День сегодняшний, день, пожалуй, первый по-настоящему весенний, солнечный, был прожит не зря — хорошо поработалось, с пользой. Один штрих остался для его завершения, последний мазок. Он достал из стола пачку бланков повесток и на первом, самом верхнем, в строке после слова «Гражданину» аккуратно вывел: Луппову Феликсу Яковлевичу. Проставил число и время, номер кабинета и свою фамилию. Отделил его от собратьев, подержал в воздухе, любуясь. Экая метаморфоза! Ведь только что была простенькая, невзрачная бумажка, назначение которой едва намечалось: могла она быть употреблена на любое дело — в качестве салфетки, для памятной какой-нибудь записки и даже — пардон, пардон!... Но вот его, Виталия Алексеевича Блохина, волею превратилась бумажка в повестку, — предмет официальный, суровую и грозную посланницу от сурового и грозного учреждения. И ай как вздрогнет, затрепещет сердчишко получившего ее! Как недоуменно уставится, начнет вертеть и так и сяк, гадая: зачем? Зачем он «там» понадобился? И дрогнувшее сердчишко уже не отпустит до самого назначенного часа, ныть будет, и всю свою мелкую ничтожную жизнь человечишко перевернет, прокрутит в голове, вспоминая мельчайшие ее нюансы, за которые можно было бы его привлечь. А нюансов-то этих — ого-го! — сколько. И под каждый можно подвести статью. Право, очень полезная штука — повестка. Мозги прочищает, напоминает: смотри!

Да, невиноватых людей нет. И дело тут не в самом законе, а в том, насколько каждый отдельный индивидуум к нему приспособлен. Закон молчит, закон можно уподобить столбу, вкопанному в землю, вокруг которого привязанные веревочками ходят людишки. У одного веревочка подлиннее, у другого покороче, у третьего и вовсе коротенькая. И вот мы, работники правовых органов, призваны наблюдать, правильно ли они ходят, и чуть что — ап! — за веревочку его к столбу, к закону! И все так благоразумно построено, взаимосвязано. Люблю!

А человек... Что же человек! Человек — та же бумажка, и назначение его зыбко, неясно, пока на такой же вот безликой папке не выведется номер дела и не напишется фамилия, имя и отчество. И обозначаются сначала контуры человека, потом все ясней и ясней определяется его фигура, а потом уж и весь он как на ладони. Сожми только ладонь и...

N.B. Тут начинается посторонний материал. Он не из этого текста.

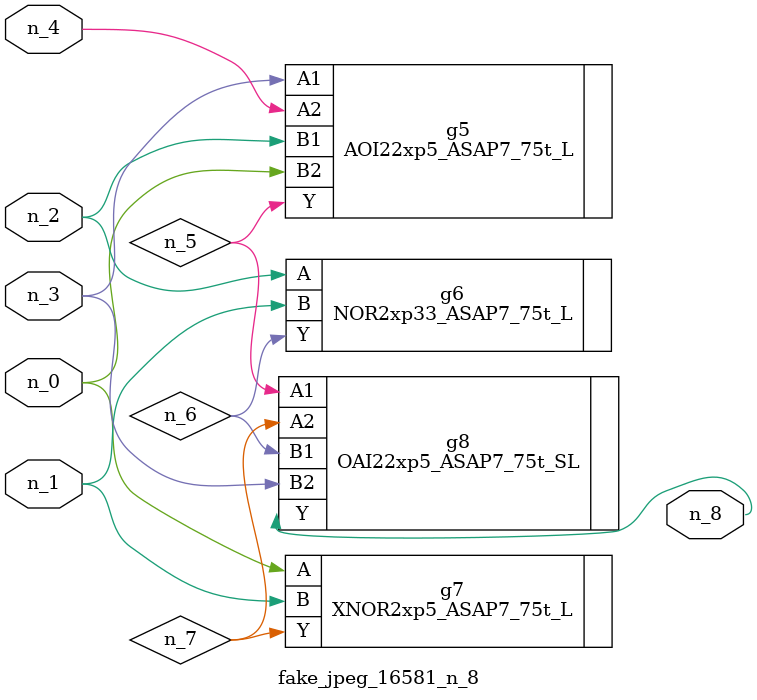
<source format=v>
module fake_jpeg_16581_n_8 (n_3, n_2, n_1, n_0, n_4, n_8);

input n_3;
input n_2;
input n_1;
input n_0;
input n_4;

output n_8;

wire n_6;
wire n_5;
wire n_7;

AOI22xp5_ASAP7_75t_L g5 ( 
.A1(n_3),
.A2(n_4),
.B1(n_2),
.B2(n_0),
.Y(n_5)
);

NOR2xp33_ASAP7_75t_L g6 ( 
.A(n_2),
.B(n_1),
.Y(n_6)
);

XNOR2xp5_ASAP7_75t_L g7 ( 
.A(n_0),
.B(n_1),
.Y(n_7)
);

OAI22xp5_ASAP7_75t_SL g8 ( 
.A1(n_5),
.A2(n_7),
.B1(n_6),
.B2(n_3),
.Y(n_8)
);


endmodule
</source>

Такие дела. За сим окончен рабочий день, да только не кончается с ним работа наша! Ненормированная. Двадцать четыре часа в сутки. Мы и во сне трудимся не покладая рук — работники правового фронта. Тянем и тянем. Уж коли вцепился в дело, то натужься, жилы порви, а вытяни. Такая работа.

Виталий Алексеевич встал из-за стола и на затекших слегка ногах прошел к окну. Там на скрытой от посторонних глаз стенке сейфа висело зеркало — в зеркале по выцветшей синеве неба плыли белые и упругие, как полные томления женские груди, облака. Сразу вспомнилась картина в кабинете профессора Чижа. «Хм!» — усмехнулся он и мужественное свое лицо приблизил к зеркалу. Синяки сквозь осыпавшуюся пудру проявились отчетливо, и пришлось смазать, обновить камуфляж. А в остальном ничего, сносно, вернулось лицо в прежние свои формы, те же приятные приобрело очертания. Но хотелось бы, ох как хотелось бы знать, что же произошло той ночью! Кто? — вот в чем вопрос.

— У-ух ты! — сделал Виталий Алексеевич изображению в зеркале козу.

Жениться бы! Ах как хочется тонкую, юную, чистую как... как незаполненный бланк. Без печати. Печати порока и неуемного вожделения. От таких, с печатями, уже тошнит.

Улыбка... Вот улыбка приобрела новое качество. Загадочный, таинственный блеск драгметалла. Средневековьем, алхимией повеяло, лихими корсарскими набегами. И валютными операциями.